• Material for the task
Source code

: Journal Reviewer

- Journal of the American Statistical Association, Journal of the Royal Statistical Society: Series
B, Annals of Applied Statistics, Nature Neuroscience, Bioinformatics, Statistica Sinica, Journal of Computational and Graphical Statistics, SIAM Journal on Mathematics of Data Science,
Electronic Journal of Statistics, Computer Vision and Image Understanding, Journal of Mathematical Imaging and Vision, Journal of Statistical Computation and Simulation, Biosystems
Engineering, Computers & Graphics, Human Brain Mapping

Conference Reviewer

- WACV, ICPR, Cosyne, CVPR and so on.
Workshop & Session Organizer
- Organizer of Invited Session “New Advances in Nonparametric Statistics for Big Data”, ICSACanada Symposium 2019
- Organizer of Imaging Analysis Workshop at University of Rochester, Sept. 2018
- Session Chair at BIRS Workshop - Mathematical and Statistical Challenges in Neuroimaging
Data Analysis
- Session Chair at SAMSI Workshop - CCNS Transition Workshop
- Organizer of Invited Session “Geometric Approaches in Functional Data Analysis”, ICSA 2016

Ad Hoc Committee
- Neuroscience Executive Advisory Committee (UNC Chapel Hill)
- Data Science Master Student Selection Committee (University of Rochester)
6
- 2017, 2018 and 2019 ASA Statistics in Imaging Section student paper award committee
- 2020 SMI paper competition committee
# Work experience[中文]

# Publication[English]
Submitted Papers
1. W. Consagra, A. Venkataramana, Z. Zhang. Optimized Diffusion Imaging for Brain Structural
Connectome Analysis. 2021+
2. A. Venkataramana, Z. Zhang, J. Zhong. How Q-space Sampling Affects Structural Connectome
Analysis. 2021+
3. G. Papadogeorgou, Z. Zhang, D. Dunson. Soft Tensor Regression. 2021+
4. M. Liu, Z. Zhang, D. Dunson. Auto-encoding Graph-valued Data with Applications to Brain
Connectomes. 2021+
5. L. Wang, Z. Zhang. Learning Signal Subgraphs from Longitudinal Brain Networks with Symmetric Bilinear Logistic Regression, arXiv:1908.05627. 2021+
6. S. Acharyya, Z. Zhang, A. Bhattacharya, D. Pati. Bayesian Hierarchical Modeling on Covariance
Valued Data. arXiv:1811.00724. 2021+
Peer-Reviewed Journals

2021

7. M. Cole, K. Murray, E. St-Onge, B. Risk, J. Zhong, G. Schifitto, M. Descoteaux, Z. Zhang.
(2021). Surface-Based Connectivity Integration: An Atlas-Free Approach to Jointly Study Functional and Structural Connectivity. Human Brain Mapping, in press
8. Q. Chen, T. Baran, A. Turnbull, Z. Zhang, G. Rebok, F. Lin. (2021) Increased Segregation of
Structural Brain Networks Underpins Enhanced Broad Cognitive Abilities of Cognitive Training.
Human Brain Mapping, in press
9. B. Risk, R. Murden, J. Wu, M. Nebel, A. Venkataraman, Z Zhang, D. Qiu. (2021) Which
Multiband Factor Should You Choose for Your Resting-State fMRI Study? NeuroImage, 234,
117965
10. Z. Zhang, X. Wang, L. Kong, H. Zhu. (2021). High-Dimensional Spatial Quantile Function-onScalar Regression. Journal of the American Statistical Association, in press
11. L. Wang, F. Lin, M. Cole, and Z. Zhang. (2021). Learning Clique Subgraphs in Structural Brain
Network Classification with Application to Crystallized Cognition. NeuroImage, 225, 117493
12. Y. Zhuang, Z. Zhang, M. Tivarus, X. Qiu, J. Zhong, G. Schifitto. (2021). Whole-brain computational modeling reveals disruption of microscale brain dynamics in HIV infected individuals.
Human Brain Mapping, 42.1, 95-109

• Task directions
Please transcribe only the lines in the records above running from the line that has "- Data Science" through the line that has "Valued Data. arXiv:1811.00724. 2021+", both included, exactly as they appear.

• Exercise result
- Data Science Master Student Selection Committee (University of Rochester)
6
- 2017, 2018 and 2019 ASA Statistics in Imaging Section student paper award committee
- 2020 SMI paper competition committee
# Work experience[中文]

# Publication[English]
Submitted Papers
1. W. Consagra, A. Venkataramana, Z. Zhang. Optimized Diffusion Imaging for Brain Structural
Connectome Analysis. 2021+
2. A. Venkataramana, Z. Zhang, J. Zhong. How Q-space Sampling Affects Structural Connectome
Analysis. 2021+
3. G. Papadogeorgou, Z. Zhang, D. Dunson. Soft Tensor Regression. 2021+
4. M. Liu, Z. Zhang, D. Dunson. Auto-encoding Graph-valued Data with Applications to Brain
Connectomes. 2021+
5. L. Wang, Z. Zhang. Learning Signal Subgraphs from Longitudinal Brain Networks with Symmetric Bilinear Logistic Regression, arXiv:1908.05627. 2021+
6. S. Acharyya, Z. Zhang, A. Bhattacharya, D. Pati. Bayesian Hierarchical Modeling on Covariance
Valued Data. arXiv:1811.00724. 2021+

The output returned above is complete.